* **Task statement**: The answer is to be all of the data below, reproduced exactly.

* **The data**:

"""

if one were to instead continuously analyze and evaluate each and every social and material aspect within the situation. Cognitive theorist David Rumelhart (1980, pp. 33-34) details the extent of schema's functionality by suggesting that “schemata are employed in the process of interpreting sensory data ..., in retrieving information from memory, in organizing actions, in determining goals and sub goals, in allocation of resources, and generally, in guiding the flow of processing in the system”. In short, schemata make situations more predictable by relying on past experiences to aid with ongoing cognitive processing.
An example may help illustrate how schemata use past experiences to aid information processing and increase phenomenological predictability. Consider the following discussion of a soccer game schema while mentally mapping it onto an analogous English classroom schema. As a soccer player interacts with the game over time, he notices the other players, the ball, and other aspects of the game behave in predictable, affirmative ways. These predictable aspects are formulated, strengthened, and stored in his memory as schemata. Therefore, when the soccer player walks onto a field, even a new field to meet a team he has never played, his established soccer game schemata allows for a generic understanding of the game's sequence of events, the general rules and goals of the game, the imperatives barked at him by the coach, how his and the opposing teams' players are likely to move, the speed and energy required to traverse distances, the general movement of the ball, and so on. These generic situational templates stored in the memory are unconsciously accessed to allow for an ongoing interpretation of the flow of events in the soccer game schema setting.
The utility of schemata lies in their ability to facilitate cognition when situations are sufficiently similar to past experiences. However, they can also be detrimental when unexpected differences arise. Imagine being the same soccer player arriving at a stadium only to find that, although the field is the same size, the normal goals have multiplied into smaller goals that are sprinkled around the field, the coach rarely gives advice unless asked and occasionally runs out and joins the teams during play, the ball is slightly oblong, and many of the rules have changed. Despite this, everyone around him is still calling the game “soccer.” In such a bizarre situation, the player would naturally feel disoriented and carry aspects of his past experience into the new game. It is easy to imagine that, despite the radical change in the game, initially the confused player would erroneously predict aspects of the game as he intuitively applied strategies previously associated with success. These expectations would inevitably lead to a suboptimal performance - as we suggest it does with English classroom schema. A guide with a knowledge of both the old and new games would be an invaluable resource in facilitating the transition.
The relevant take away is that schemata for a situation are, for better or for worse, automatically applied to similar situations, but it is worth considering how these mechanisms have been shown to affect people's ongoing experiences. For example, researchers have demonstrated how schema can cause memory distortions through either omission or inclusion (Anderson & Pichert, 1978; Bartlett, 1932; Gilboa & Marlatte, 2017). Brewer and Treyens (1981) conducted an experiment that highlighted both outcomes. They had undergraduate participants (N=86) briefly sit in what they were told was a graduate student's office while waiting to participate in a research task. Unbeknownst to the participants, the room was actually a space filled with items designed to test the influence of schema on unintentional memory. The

"""

* **Answer to this task**:
if one were to instead continuously analyze and evaluate each and every social and material aspect within the situation. Cognitive theorist David Rumelhart (1980, pp. 33-34) details the extent of schema's functionality by suggesting that “schemata are employed in the process of interpreting sensory data ..., in retrieving information from memory, in organizing actions, in determining goals and sub goals, in allocation of resources, and generally, in guiding the flow of processing in the system”. In short, schemata make situations more predictable by relying on past experiences to aid with ongoing cognitive processing.
An example may help illustrate how schemata use past experiences to aid information processing and increase phenomenological predictability. Consider the following discussion of a soccer game schema while mentally mapping it onto an analogous English classroom schema. As a soccer player interacts with the game over time, he notices the other players, the ball, and other aspects of the game behave in predictable, affirmative ways. These predictable aspects are formulated, strengthened, and stored in his memory as schemata. Therefore, when the soccer player walks onto a field, even a new field to meet a team he has never played, his established soccer game schemata allows for a generic understanding of the game's sequence of events, the general rules and goals of the game, the imperatives barked at him by the coach, how his and the opposing teams' players are likely to move, the speed and energy required to traverse distances, the general movement of the ball, and so on. These generic situational templates stored in the memory are unconsciously accessed to allow for an ongoing interpretation of the flow of events in the soccer game schema setting.
The utility of schemata lies in their ability to facilitate cognition when situations are sufficiently similar to past experiences. However, they can also be detrimental when unexpected differences arise. Imagine being the same soccer player arriving at a stadium only to find that, although the field is the same size, the normal goals have multiplied into smaller goals that are sprinkled around the field, the coach rarely gives advice unless asked and occasionally runs out and joins the teams during play, the ball is slightly oblong, and many of the rules have changed. Despite this, everyone around him is still calling the game “soccer.” In such a bizarre situation, the player would naturally feel disoriented and carry aspects of his past experience into the new game. It is easy to imagine that, despite the radical change in the game, initially the confused player would erroneously predict aspects of the game as he intuitively applied strategies previously associated with success. These expectations would inevitably lead to a suboptimal performance - as we suggest it does with English classroom schema. A guide with a knowledge of both the old and new games would be an invaluable resource in facilitating the transition.
The relevant take away is that schemata for a situation are, for better or for worse, automatically applied to similar situations, but it is worth considering how these mechanisms have been shown to affect people's ongoing experiences. For example, researchers have demonstrated how schema can cause memory distortions through either omission or inclusion (Anderson & Pichert, 1978; Bartlett, 1932; Gilboa & Marlatte, 2017). Brewer and Treyens (1981) conducted an experiment that highlighted both outcomes. They had undergraduate participants (N=86) briefly sit in what they were told was a graduate student's office while waiting to participate in a research task. Unbeknownst to the participants, the room was actually a space filled with items designed to test the influence of schema on unintentional memory. The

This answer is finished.